I’m heading off with my husband for a trip to celebrate our 25th anniversary that was canceled and rescheduled from last October. I have to admit, after such a trying and stressful year, I’m extra happy to celebrate the success of making it to not only our 25th, but to our 26th! Like many, the isolation and stresses of the past year were a challenge to our relationship. I wasn’t always the person I wanted to be and certainly did not feel love in the way I wanted, both in giving and receiving it. And so with your indulgence I wanted to share some of my reflections on the truth about “real life love” in the hopes that I can better understand it and with the extra hope that some people may relate as well.
There is the Bible verse (Corinthians 13:4-8) recited at so many weddings that always comes to mind when I think about marriage…”Love is patient, love is kind…” and how I should be. But the reality is that I am not patient and not kind, at least a lot of the time. On good days when I feel balanced and our lives feel under control, I can be very patient and very kind. But most of the time I’m stressed to some degree, whether by external things or internal insecurities. How patient and how kind I feel capable of tends to be in direct proportion to these other matters and how well I’m doing with them.
Love itself is amazing. When I can focus on it as a pure state, just as the slogans say, it is powerful and all I need. It’s an energy like nothing else I can ever experience and makes me a better person. It truly does fill my heart and puts me in a state of awe. It guides me to make good choices and to put others before myself in a way that provides meaning and purpose to my life. It fills me up with gratitude and feels a little like magic, something that is beyond explanation and reason and provides a sense of “wow” to our existence. When I’m able to stay connected to this energy, I feel as if I’m operating on another plane of existence – for me, it is a spiritual sense of connection.
But, then there’s all that I let get in the way of this. Especially this past year, in working from home, I felt isolated and insecure. I was worried about money and my job, people’s health and our daughter’s schooling and socializing, the state of our country and the state of the world. With so much time by myself working from home, I started to overthink everything. At the same time, my poor husband was trying to keep his business open and his employees working. He was going in each day and riding waves of the unknown trying to keep things running, applying for business loans and dealing with ever changing potential crises. The counterpoint of our two experiences led me to feel lonely and “needy,” at just the time he was preoccupied and overwhelmed. It led to tensions and hurt feelings. While it was neither of our fault, we were both just doing the best we could in unusual circumstances, it still felt so damn personal.

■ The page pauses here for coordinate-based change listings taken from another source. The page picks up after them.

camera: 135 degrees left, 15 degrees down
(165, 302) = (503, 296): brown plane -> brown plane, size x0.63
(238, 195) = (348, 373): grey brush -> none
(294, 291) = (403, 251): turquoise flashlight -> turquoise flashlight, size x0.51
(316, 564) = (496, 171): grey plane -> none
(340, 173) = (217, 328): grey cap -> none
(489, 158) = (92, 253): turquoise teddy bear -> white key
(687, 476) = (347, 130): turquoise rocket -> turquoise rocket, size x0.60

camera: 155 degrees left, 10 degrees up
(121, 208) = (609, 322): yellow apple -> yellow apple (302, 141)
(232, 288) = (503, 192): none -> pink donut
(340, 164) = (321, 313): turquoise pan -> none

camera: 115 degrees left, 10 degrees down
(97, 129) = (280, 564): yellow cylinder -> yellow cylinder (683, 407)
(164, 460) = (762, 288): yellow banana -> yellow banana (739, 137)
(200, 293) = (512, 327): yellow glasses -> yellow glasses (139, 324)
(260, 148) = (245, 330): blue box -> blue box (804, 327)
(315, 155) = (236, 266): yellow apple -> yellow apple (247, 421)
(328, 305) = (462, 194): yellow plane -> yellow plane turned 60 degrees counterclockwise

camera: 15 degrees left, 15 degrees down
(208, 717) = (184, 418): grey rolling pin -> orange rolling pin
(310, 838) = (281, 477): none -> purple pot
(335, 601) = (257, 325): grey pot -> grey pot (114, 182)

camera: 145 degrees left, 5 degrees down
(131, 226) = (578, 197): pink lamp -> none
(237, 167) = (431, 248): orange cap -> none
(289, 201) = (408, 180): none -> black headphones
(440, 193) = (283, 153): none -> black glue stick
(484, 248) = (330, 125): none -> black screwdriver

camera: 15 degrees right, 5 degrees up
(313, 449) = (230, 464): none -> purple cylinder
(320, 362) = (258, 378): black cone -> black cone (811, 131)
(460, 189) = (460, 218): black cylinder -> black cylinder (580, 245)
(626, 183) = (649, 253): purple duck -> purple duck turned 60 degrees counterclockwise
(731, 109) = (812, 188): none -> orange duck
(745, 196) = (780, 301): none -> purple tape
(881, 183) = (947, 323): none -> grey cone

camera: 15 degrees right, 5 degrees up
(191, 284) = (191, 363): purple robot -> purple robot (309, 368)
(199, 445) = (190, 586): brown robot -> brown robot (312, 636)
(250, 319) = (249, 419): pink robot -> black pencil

And this is what I think gets in the way of love. We are people full of fears, needs, and insecurities who long to be seen and appreciated. Yet, we all have baggage from the family we grew up with and our old relationships. Pair this up with another human being with bags loaded down with fears, needs, and insecurities, and you’ve got a recipe for a messy conundrum – who’s perception is correct, whose need takes priority, who started it and who will apologize? There is so much potential for conflict, it’s actually a miracle that relationships genuinely work as well as they do as much of the time as they do!
So, I guess what stands out to me is that, yes, “love is patient and love is kind”, but we, as people, are not. And in order to make a relationship work, we have to be active in removing the burdens that get in the way of the love that is. But it ain’t easy. It takes a lot of self awareness and humility, negotiating and compromising, balancing taking care of ourselves and one another. In other words, we each must own what’s in our bags and see how it affects the relationship. And as I pack my bag for our anniversary trip, I most certainly need to keep in mind that someone else will also be there to carry it. And this is both the beauty and the challenge of traveling life’s journey together.
Thanks to my husband of 26 years who is in fact kind, loyal, smart as heck, and funny. He had no idea what he was getting into marrying a psychologist and, as he says, learning about all the “issues” one can have. I am grateful for his wisdom, character, resilience and perspective that has indeed been a gift and a blessing. And luckily for me, he’s been strong enough to help shoulder my bag through the troubled times when I could not.